(Prompt)
Across the records below, how many lines include the string "street"? Respond with the number only.

(Records to use)
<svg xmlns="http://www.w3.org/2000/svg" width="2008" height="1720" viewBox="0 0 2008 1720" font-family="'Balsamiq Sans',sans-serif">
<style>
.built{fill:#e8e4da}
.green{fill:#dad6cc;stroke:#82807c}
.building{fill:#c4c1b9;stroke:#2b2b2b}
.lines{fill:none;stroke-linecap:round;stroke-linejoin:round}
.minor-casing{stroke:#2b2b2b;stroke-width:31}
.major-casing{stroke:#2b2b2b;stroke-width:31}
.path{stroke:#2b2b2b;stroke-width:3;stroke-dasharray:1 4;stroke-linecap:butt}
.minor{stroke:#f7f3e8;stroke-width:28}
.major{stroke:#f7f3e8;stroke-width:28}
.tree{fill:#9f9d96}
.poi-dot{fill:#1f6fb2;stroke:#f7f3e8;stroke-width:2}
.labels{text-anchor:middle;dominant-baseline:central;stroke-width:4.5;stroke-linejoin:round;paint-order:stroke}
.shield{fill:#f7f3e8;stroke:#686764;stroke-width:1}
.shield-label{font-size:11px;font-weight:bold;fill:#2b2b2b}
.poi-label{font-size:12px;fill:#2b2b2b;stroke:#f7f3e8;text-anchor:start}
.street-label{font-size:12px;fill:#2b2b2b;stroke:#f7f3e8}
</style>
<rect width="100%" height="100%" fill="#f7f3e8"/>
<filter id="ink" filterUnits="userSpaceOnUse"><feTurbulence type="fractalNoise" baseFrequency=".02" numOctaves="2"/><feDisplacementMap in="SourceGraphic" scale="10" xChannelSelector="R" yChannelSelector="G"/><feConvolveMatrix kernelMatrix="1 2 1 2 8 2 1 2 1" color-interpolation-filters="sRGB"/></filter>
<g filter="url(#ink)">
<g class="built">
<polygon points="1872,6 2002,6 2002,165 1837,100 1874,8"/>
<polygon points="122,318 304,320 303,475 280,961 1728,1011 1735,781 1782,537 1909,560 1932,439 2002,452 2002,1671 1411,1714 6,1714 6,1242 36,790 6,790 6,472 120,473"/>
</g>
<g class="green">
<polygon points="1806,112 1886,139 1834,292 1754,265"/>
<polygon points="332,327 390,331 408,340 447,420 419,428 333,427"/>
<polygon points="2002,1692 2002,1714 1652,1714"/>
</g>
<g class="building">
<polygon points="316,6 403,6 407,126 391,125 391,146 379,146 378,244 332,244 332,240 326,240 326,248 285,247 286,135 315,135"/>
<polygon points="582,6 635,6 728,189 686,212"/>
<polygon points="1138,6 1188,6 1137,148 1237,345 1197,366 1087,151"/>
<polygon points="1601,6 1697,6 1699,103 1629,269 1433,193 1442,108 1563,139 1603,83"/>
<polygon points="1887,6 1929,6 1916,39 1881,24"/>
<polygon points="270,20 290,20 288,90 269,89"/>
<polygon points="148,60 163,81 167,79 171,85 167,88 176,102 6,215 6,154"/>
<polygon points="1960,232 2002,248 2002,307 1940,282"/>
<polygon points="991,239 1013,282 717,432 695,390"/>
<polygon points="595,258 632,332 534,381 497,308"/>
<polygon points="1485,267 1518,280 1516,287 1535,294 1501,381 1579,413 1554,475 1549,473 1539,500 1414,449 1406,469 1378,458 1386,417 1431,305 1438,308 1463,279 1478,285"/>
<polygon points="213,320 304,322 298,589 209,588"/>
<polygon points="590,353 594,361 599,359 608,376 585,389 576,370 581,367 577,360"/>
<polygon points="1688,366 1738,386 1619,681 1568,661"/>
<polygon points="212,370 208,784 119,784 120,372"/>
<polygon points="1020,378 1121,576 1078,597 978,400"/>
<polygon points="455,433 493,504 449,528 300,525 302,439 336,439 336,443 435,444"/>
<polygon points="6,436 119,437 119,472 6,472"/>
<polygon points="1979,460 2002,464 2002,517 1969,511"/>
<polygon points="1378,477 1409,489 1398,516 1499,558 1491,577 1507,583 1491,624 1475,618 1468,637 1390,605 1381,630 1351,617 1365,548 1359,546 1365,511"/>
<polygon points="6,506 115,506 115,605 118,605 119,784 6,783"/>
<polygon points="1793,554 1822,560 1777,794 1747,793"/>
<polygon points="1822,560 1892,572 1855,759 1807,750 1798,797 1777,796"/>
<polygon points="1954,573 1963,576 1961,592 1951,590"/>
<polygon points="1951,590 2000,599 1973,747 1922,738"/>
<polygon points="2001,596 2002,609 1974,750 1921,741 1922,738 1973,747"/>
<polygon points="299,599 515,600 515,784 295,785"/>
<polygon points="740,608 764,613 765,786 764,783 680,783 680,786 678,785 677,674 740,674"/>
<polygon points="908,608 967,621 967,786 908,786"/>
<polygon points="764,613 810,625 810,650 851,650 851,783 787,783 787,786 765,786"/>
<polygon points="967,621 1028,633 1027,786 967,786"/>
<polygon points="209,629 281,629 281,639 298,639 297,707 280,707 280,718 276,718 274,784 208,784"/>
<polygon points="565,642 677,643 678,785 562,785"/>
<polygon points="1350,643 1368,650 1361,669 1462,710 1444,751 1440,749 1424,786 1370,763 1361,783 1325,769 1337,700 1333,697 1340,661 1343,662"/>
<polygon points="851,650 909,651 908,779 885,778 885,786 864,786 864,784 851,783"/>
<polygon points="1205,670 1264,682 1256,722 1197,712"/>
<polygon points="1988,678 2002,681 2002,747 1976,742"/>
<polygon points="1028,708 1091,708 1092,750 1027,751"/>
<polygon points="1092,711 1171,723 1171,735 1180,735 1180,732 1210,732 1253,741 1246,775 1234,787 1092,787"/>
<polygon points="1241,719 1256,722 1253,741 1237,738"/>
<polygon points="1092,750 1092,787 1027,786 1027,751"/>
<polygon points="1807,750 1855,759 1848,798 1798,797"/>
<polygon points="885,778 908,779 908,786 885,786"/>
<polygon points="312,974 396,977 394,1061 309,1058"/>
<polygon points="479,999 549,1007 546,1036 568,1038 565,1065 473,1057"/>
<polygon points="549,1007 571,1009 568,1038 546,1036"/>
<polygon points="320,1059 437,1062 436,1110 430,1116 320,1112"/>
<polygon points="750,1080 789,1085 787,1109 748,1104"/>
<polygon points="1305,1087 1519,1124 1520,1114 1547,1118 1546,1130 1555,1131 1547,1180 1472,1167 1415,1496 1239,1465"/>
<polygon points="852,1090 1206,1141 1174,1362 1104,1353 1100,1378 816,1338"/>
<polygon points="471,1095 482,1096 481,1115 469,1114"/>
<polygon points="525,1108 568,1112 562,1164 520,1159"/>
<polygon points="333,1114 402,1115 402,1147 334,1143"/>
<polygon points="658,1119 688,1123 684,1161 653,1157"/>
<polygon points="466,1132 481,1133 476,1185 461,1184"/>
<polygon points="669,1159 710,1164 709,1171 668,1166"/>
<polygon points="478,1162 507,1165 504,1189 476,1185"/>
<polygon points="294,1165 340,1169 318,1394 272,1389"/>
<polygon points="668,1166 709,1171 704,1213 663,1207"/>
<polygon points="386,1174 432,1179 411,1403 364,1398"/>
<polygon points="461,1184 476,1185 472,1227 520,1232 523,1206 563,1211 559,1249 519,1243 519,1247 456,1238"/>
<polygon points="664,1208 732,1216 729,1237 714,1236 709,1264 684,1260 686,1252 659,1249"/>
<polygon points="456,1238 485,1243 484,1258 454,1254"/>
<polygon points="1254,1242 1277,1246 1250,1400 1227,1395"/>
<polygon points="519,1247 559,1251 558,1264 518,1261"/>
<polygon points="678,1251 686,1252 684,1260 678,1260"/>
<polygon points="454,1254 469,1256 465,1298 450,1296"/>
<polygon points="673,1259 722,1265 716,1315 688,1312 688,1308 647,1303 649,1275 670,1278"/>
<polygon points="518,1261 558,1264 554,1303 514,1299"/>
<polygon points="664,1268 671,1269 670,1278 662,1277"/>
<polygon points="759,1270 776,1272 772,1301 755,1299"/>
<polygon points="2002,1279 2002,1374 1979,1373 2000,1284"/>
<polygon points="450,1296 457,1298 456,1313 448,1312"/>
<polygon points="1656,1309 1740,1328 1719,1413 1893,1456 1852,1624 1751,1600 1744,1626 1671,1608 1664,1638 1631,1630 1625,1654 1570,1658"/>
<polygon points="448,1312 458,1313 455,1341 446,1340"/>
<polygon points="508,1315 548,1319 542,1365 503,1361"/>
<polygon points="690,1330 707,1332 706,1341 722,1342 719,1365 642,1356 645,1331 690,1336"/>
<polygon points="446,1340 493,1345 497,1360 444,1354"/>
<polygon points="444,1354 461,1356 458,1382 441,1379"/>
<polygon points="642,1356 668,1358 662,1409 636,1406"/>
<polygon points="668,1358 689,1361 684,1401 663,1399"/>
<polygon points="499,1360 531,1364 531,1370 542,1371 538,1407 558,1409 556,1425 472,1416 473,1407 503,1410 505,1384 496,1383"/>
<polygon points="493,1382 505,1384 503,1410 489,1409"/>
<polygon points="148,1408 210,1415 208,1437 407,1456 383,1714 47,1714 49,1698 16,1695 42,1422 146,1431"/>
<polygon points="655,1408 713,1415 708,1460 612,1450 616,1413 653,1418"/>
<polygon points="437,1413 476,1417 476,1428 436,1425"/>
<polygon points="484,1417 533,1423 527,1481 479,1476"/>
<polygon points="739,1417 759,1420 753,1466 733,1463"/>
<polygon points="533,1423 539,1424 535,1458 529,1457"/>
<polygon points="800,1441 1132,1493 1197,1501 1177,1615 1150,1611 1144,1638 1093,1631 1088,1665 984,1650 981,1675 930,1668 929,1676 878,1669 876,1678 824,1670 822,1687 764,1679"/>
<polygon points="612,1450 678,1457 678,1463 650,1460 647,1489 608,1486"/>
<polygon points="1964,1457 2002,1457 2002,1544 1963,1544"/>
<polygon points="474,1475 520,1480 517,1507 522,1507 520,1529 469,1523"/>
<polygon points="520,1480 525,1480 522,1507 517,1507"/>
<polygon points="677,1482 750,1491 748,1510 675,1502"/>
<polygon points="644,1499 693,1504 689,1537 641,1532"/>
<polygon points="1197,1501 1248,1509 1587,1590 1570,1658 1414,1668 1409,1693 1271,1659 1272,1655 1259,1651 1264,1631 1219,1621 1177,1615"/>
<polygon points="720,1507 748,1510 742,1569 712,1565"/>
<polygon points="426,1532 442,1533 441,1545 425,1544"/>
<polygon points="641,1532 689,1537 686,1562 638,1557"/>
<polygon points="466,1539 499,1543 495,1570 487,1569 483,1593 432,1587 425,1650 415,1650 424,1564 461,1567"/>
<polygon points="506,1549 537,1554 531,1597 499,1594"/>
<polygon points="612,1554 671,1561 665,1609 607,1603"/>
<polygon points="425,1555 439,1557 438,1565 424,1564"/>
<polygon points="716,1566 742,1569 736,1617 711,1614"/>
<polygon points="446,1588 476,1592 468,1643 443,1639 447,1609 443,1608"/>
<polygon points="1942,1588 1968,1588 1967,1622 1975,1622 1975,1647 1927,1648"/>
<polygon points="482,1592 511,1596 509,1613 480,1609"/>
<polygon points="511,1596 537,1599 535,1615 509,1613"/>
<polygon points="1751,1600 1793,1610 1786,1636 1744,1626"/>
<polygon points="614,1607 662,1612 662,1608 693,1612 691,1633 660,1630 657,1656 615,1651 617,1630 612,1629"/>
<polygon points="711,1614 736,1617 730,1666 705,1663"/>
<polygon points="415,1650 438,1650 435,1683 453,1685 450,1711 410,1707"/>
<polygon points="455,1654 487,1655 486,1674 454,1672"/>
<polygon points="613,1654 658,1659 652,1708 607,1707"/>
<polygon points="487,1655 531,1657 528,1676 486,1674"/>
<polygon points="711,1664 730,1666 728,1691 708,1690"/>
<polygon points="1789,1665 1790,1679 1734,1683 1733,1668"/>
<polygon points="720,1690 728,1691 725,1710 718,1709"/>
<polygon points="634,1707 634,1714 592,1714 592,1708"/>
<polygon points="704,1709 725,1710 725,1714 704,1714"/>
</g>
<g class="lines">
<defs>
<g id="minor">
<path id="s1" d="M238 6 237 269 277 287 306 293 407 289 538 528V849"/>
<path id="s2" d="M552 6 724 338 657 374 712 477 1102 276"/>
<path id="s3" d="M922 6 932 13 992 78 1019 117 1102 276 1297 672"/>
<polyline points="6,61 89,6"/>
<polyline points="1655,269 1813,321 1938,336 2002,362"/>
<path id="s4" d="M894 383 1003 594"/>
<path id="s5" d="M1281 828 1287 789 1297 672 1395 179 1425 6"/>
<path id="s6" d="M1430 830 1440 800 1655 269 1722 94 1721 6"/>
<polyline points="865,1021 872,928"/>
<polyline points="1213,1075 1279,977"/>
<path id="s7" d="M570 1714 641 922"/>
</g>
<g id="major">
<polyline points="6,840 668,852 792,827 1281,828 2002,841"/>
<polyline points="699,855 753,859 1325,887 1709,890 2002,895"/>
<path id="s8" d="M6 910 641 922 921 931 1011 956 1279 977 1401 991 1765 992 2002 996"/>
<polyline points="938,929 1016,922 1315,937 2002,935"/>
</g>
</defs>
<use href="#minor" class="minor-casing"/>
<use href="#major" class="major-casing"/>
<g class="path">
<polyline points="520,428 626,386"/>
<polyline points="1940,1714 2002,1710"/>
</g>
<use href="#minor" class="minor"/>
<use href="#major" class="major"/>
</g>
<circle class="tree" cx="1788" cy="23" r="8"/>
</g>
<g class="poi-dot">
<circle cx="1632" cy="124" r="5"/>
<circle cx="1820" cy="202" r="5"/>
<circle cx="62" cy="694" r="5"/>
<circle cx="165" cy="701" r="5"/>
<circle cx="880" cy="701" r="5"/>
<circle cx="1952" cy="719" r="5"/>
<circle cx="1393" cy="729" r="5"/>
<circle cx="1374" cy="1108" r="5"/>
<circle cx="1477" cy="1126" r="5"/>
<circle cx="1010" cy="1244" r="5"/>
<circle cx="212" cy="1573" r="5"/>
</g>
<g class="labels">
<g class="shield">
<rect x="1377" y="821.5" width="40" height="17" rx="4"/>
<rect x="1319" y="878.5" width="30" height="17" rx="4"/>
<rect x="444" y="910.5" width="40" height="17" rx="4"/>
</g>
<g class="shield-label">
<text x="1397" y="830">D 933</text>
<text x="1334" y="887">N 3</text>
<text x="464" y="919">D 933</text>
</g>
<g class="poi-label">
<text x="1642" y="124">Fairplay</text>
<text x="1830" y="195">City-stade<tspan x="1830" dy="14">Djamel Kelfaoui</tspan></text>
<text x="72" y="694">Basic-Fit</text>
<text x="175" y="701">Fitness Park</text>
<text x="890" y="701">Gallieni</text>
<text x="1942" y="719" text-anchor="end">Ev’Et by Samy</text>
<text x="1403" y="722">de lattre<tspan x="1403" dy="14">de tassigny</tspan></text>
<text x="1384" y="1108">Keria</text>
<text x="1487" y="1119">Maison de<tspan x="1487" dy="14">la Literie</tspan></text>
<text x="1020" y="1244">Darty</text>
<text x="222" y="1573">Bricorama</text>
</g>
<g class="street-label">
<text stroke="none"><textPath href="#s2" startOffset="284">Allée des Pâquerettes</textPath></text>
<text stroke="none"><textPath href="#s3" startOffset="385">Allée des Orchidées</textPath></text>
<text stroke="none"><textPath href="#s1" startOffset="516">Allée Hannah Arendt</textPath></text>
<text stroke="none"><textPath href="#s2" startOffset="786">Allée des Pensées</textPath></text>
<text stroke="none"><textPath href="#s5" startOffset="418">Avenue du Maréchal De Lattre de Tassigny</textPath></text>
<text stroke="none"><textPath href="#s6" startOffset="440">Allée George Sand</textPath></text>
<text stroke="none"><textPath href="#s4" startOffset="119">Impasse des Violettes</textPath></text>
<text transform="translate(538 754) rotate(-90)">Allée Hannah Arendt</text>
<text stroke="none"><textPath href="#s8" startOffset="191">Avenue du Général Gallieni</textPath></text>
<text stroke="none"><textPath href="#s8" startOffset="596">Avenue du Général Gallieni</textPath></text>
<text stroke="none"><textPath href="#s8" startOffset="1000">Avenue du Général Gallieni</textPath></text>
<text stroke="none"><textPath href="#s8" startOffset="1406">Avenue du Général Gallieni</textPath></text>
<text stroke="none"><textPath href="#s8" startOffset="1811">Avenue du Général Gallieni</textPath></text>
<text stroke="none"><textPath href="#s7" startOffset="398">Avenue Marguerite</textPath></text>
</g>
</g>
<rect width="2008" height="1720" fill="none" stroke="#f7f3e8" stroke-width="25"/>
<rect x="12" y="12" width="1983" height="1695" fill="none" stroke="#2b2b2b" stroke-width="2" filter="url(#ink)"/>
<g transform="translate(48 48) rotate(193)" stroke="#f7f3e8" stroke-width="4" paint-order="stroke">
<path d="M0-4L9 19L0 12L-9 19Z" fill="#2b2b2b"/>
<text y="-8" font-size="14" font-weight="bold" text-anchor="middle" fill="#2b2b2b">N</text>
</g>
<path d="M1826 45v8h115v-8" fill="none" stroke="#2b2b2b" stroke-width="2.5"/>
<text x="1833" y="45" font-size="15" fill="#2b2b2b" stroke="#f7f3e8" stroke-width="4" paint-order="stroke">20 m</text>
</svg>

(Solution for this exercise)
2